Your App Review submission must include a screencast. The purpose of a screencast is to show a submission reviewer how to test your app's usage of every permission and feature included in your submission. If a reviewer is unable to follow your screencast and test your app successfully, your submission will be rejected.
Follow these guidelines to ensure that your screencast includes everything a reviewer will need to test your app successfully.
Our reviewers need to see how a user signs into your app, so before you start recording, log out of any test accounts you will be using. Be sure to capture the entire Facebook Login flow, from logged-out to logged-in. If your app users can create accounts and log into your app without the use of Facebook Login, capture this flow too.
For example, these screenshots from a sample screencast make it clear that users sign into the app without Facebook Login, but later use Facebook Login to grant the app access to their Facebook data.
A logged-out user before logging in:
The user logging in without the aid of Facebook Login:
The logged-in user attempting to access their Facebook data:
The logged-in user using Facebook Login to connect to their Facebook account:
If your app users rely on Facebook Login to grant your app permissions to access their data, be sure to show a user locating the Facebook Login button and using it to grant your app every permission that you have included in your App Review submission. A reviewer will attempt to use Facebook Login and a test user to grant your app all of the permissions in your submission. If the reviewer is unable to grant your app each permission, your submission will be rejected.
Make sure to capture the complete authorization flow, as some permissions require additional confirmation from users. For example, the
manage_pages permission allows users to select specific Pages to authorize the app to access.
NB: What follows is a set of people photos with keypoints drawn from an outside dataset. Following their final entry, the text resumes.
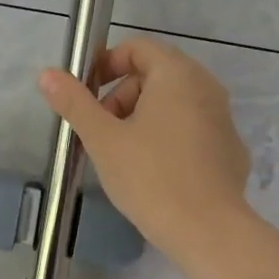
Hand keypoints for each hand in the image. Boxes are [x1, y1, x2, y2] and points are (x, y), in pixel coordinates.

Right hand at [37, 37, 252, 266]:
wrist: (207, 230)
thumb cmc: (150, 177)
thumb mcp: (103, 139)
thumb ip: (74, 102)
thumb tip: (47, 74)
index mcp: (177, 75)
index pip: (138, 48)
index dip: (106, 65)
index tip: (86, 97)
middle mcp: (207, 87)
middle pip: (157, 75)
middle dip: (122, 96)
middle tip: (102, 132)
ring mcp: (224, 120)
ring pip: (175, 104)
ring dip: (143, 119)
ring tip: (124, 156)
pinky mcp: (230, 150)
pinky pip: (193, 131)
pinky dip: (169, 139)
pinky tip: (156, 173)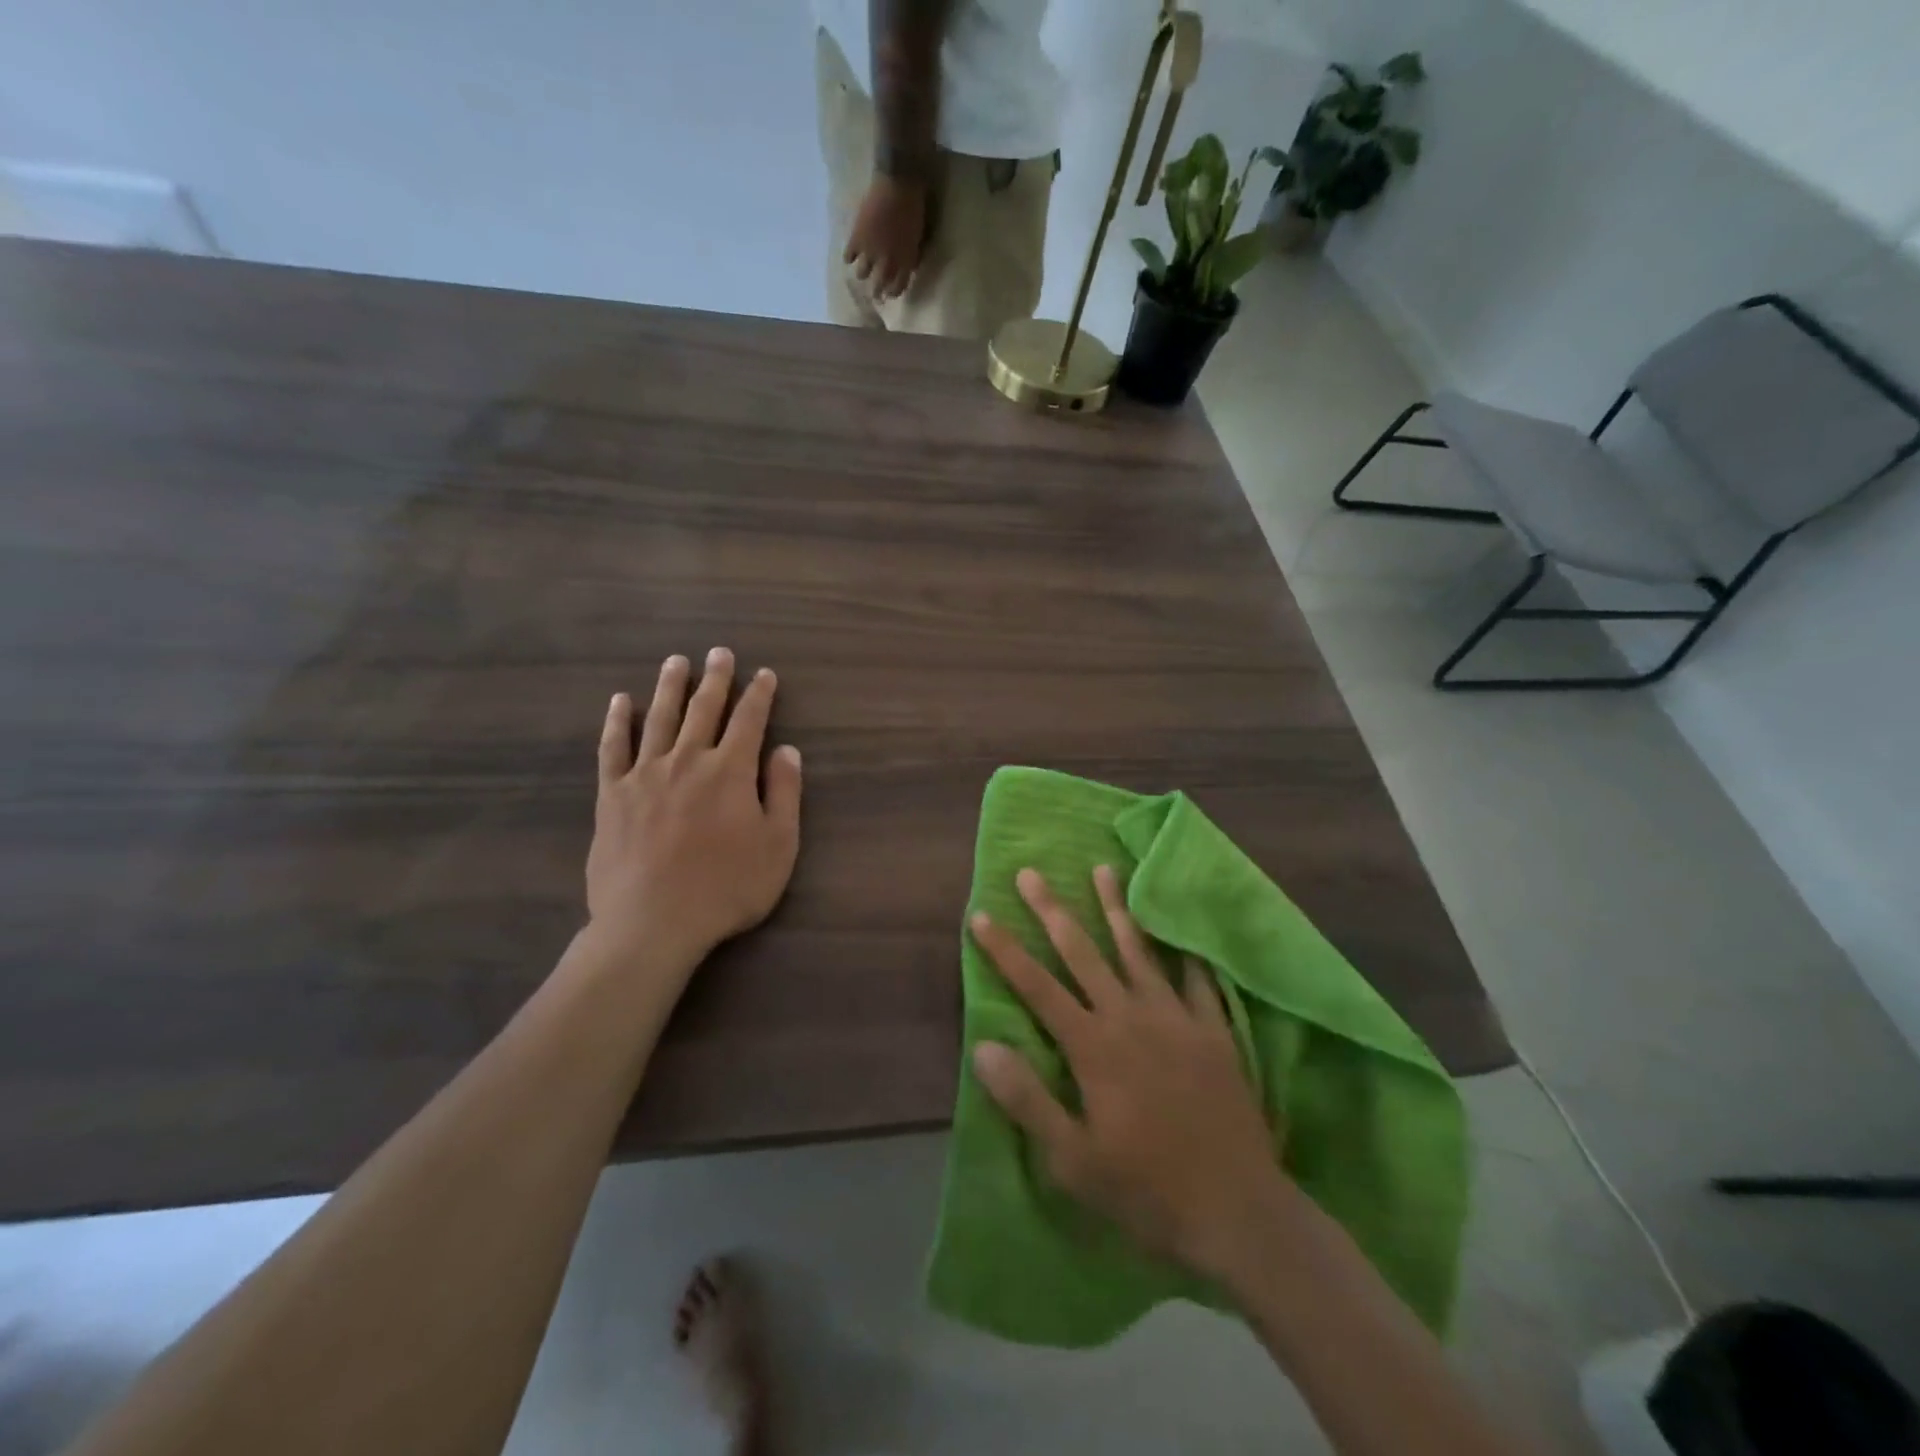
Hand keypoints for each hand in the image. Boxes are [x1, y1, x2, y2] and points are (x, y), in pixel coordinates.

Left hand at [587, 647, 802, 970]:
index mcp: (731, 771)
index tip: (764, 674)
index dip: (760, 695)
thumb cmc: (726, 888)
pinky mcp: (613, 794)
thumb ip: (785, 793)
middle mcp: (688, 760)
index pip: (750, 721)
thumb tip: (787, 751)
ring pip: (659, 718)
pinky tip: (620, 702)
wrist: (653, 922)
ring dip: (670, 686)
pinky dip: (617, 721)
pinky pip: (614, 747)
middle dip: (716, 679)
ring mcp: (645, 774)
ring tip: (676, 661)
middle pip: (704, 709)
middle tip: (720, 652)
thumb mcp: (778, 846)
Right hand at [844, 174, 929, 301]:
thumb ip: (910, 256)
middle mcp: (886, 263)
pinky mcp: (856, 238)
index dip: (894, 292)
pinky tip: (851, 255)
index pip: (898, 288)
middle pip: (878, 287)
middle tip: (874, 292)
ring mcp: (870, 252)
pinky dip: (849, 257)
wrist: (898, 184)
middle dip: (876, 291)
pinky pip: (848, 256)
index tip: (890, 292)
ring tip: (862, 270)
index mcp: (904, 262)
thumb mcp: (917, 238)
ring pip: (862, 274)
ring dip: (863, 273)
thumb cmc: (913, 209)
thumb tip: (907, 268)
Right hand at [969, 866, 1292, 1278]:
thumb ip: (1027, 1100)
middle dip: (1052, 911)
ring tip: (1103, 869)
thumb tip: (982, 1047)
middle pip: (1082, 953)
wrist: (1237, 1210)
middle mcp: (1130, 1017)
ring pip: (1138, 950)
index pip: (1037, 987)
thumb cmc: (1146, 1190)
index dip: (1005, 950)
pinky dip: (1185, 951)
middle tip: (1031, 872)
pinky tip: (1180, 927)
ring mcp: (1176, 1018)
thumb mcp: (1072, 1160)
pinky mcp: (1213, 1031)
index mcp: (1093, 1047)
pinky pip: (1197, 979)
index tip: (981, 914)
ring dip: (1116, 908)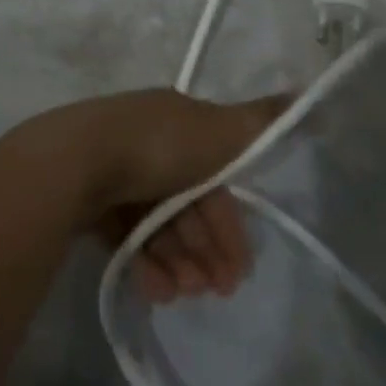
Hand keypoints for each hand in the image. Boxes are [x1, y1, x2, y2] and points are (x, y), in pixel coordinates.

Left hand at [41, 90, 287, 303]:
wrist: (77, 161)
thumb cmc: (157, 146)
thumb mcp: (220, 130)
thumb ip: (263, 120)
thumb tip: (308, 90)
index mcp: (177, 121)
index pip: (215, 175)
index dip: (230, 221)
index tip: (242, 267)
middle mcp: (147, 142)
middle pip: (187, 204)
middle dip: (206, 249)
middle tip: (215, 291)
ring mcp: (114, 170)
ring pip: (157, 224)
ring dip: (178, 262)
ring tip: (181, 295)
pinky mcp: (87, 199)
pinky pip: (125, 235)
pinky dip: (144, 263)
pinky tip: (154, 289)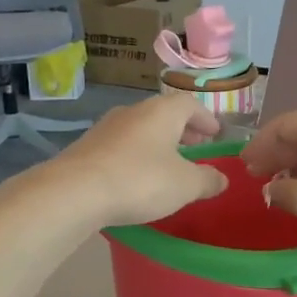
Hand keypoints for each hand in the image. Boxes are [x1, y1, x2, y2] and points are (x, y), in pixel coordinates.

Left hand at [47, 94, 228, 226]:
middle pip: (163, 114)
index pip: (190, 104)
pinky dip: (136, 156)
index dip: (205, 118)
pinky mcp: (86, 148)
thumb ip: (207, 180)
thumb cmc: (140, 181)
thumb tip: (221, 179)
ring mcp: (105, 128)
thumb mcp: (185, 185)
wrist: (74, 192)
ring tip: (168, 164)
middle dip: (182, 130)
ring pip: (140, 129)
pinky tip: (137, 177)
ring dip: (158, 143)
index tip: (215, 133)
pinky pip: (121, 146)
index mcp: (161, 112)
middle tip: (195, 147)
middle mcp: (133, 112)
Here are screenshots from a sample screencast showing Page selection. First, the user loggin in with Facebook Login:
The user later granting the app access to a Page they manage:
For each permission and feature in your submission, demonstrate not only when it is being used, but how it is being used. Do this by capturing the entire usage flow.
For example, if your app allows users to publish a post on a page, show us how to create the post and how to view it after it has been published.
Beginning the post creation process:
Creating the post content:
Publishing the post:
The published post on a page:
Make sure your screencast shows your app using every permission and feature in your submission — if you omit one, it may not be clear to our reviewers how to test it, and your submission will be rejected.
For additional clarity, we recommend that you annotate your screencast.
These are optional tips that you may want to consider when recording your screencast. These tips will help you create a screencast that clearly demonstrates how your app uses each permission and feature in your submission, and will make your screencast easier for our reviewers to follow.
Before you actually record your screencast you should:
Repeating this process a few times will help you identify any areas that are unclear and give you an excellent recording plan.
Most dedicated screen recording software and video editing software provide tools for adding annotations to your videos. Annotations are text and graphic overlays that allow you to provide notes for specific areas in a video. Annotations are a great way to point out exactly when your app uses a specific permission or feature to access data.
For example, if your app relies on the
user_photos permission, you could use an annotation to point out exactly when your app relies on it to get a user's photos:
We recommend that you use annotations for all of the permissions and features tat you are requesting. You should be able to find annotation tutorials for your dedicated screen recording software or video editing software online.
If your screencast contains sections where it is difficult to see what's happening, consider zooming in to any hard-to-see sections. Most dedicated screen recording apps will allow you to do this after you have recorded your screencast. If you are not using dedicated screen recording software, you can use video editing software to do it after you have finished recording.
You should be able to find "zoom in" and "zoom out" tutorials for your dedicated screen recording software or video editing software online.
We recommend that you create test users and use them in your screencast recording. Include their credentials with your App Verification Details in your App Review submission so our reviewers can use them to test your app as well. This will increase the likelihood that a reviewer will be able to test your exactly as you have depicted in your screencast.
If your app users are able to create accounts and log into your app without the aid of Facebook Login, we also recommend that you include test user credentials for one of these users as well.
If you have access to dedicated screen recording software like Camtasia or Snagit we recommend that you use it. Most dedicated screen recording software provide tools for annotation, zooming, and basic timeline editing so you can polish your screencast, and most offer free trial versions.
If you don't have access to dedicated screen recording software, you can easily use free alternatives such as Quicktime or OBS. These apps don't offer any way for you to annotate, zoom, or edit your recorded video, but you can easily add the recorded video to a free video editor such as iMovie and perform those actions there.